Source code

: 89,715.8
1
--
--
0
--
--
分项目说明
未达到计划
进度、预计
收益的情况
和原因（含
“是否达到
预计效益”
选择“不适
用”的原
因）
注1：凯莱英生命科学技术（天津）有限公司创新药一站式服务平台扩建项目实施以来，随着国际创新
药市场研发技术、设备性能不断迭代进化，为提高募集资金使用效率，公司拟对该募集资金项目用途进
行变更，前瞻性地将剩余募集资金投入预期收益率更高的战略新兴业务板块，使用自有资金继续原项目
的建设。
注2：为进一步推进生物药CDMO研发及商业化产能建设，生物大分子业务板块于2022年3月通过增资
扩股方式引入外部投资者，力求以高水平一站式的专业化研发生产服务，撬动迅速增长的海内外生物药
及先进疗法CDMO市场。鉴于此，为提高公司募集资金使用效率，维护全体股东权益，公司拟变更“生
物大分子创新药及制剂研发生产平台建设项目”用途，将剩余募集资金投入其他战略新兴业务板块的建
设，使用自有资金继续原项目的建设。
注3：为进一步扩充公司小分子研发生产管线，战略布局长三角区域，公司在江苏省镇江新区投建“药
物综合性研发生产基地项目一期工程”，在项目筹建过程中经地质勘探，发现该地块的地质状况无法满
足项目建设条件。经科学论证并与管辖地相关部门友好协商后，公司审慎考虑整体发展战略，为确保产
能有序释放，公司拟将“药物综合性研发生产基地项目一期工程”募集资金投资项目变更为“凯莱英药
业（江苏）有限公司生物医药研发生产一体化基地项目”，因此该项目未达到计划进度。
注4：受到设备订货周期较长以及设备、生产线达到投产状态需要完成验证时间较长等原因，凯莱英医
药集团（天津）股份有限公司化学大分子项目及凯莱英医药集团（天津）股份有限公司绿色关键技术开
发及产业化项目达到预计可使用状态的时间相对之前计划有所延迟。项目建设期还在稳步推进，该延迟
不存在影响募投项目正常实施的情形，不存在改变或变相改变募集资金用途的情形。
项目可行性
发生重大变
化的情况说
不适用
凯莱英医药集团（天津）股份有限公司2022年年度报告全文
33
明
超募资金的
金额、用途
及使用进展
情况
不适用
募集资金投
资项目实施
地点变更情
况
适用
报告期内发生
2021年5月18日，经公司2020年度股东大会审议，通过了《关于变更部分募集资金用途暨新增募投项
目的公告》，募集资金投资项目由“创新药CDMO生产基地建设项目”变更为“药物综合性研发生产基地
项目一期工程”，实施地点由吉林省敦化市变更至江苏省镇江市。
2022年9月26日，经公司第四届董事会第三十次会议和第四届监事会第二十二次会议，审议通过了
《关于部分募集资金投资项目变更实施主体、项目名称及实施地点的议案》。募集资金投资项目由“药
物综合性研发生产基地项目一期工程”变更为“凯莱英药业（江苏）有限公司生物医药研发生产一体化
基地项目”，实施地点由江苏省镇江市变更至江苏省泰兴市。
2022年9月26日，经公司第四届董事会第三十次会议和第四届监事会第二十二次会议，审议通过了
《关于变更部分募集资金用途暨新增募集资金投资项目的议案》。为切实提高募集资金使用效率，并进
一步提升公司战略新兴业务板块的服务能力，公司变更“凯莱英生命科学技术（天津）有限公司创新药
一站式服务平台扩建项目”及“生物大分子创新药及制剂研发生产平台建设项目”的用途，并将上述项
######
Copy every line of the records above, starting with the first, up to and including the line containing "2021年5月18日，经公司".

== Finished exercise ==
Source code

: 89,715.8
1
--
--
0
--
--
分项目说明
未达到计划
进度、预计
收益的情况
和原因（含
“是否达到
预计效益”
选择“不适
用”的原
因）
注1：凯莱英生命科学技术（天津）有限公司创新药一站式服务平台扩建项目实施以来，随着国际创新
药市场研发技术、设备性能不断迭代进化，为提高募集资金使用效率，公司拟对该募集资金项目用途进
行变更，前瞻性地将剩余募集资金投入预期收益率更高的战略新兴业务板块，使用自有资金继续原项目
的建设。
注2：为进一步推进生物药CDMO研发及商业化产能建设，生物大分子业务板块于2022年3月通过增资
扩股方式引入外部投资者，力求以高水平一站式的专业化研发生产服务，撬动迅速增长的海内外生物药
及先进疗法CDMO市场。鉴于此，为提高公司募集资金使用效率，维护全体股东权益，公司拟变更“生
物大分子创新药及制剂研发生产平台建设项目”用途，将剩余募集资金投入其他战略新兴业务板块的建
设，使用自有资金继续原项目的建设。
注3：为进一步扩充公司小分子研发生产管线，战略布局长三角区域，公司在江苏省镇江新区投建“药
物综合性研发生产基地项目一期工程”，在项目筹建过程中经地质勘探，发现该地块的地质状况无法满
足项目建设条件。经科学论证并与管辖地相关部门友好协商后，公司审慎考虑整体发展战略，为确保产
能有序释放，公司拟将“药物综合性研发生产基地项目一期工程”募集资金投资项目变更为“凯莱英药
业（江苏）有限公司生物医药研发生产一体化基地项目”，因此该项目未达到计划进度。
注4：受到设备订货周期较长以及设备、生产线达到投产状态需要完成验证时间较长等原因，凯莱英医
药集团（天津）股份有限公司化学大分子项目及凯莱英医药集团（天津）股份有限公司绿色关键技术开
发及产业化项目达到预计可使用状态的时间相对之前计划有所延迟。项目建设期还在稳步推进，该延迟
不存在影响募投项目正常实施的情形，不存在改变或变相改变募集资金用途的情形。
项目可行性
发生重大变
化的情况说
不适用
凯莱英医药集团（天津）股份有限公司2022年年度报告全文
33
明
超募资金的
金额、用途
及使用进展
情况
不适用
募集资金投
资项目实施
地点变更情
况
适用
报告期内发生
2021年5月18日，经公司2020年度股东大会审议，通过了《关于变更部分募集资金用途暨新增募投项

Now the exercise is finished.